Ответственность – это секрет
Рисунок упорно остается неразрешимым. Он представляет собой абсолютный минимум, придерживая любой намек на то, что именно, расположенное за пределами нижнего левого края рисунка, исследуют и рассматривают фигуры. Он также не открывает зрителю, кого именно представляют эти прокси-силуэты. Это не могут быть просто случайные свидетели, потому как их центральное расположение в контексте рисунка намекает на их значимость для наблюдаемого зрелища. Их безротость предполагает безголосость, отсутствие речи, главенство молчания, довлеющего надо всей сценой. Но где же локус главного зрелища? Находится ли он внутри рисунка, или это незримое событие разворачивается за его пределами? Какова функция наблюдателей по отношению к этому событию?
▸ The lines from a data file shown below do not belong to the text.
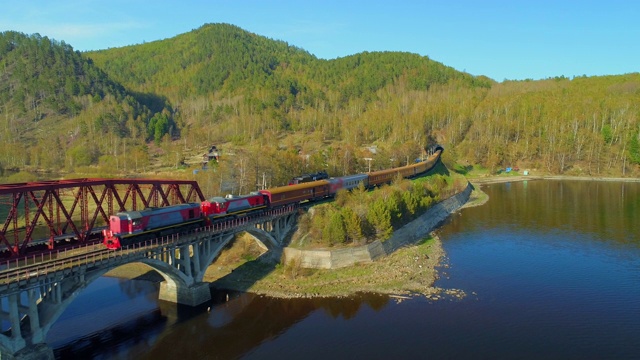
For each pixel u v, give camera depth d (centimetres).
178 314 5875
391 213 8762
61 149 19588
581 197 14262
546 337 5134
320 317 5753
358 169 13938
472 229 10231
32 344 4278
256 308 6050
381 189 10612
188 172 13525
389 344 5025
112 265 4928
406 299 6225
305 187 8794
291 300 6278
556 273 7250
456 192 13775
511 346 4938
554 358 4694
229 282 6919
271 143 19300
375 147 18350
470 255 8256
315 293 6462
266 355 4875
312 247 7556
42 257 4694
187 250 6025
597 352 4803
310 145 19488
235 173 10962
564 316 5666
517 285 6725
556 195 14725
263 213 7581
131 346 5075
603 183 17450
Вопросы, задающиеся о взаимном влиянии между зримым и незримым, схожим образом относятся к изображению двух одинаковых вагонеток в верхнем и нижнем регистрах рисунка. Как и взгляды фигур, вагонетки тоже направлены в левый угол рисунка. Схожая техника штриховкой маркирует пустоту верхней вагонетки и наполненность нижней. В изображении этих элементов взаимоотношение между размеченными и неразмеченными поверхностями рисунка, наряду с взаимодействием между представленными формами и непредставленным событием, оставшимся за рамкой, дают импульс главной теме работы, а именно – смерти. Повторение, ре-презентация, суррогатность и отсутствие представляют собой инструменты, которые художница использует для иллюстрации этой динамики. Приближаясь к этому зрелищу, необходимо отметить решающее отличие между заменимостью изображенных фигур и не-представимостью ответственности за событие. Похожие на марионеток зрители не являются действующими лицами события, которое они наблюдают.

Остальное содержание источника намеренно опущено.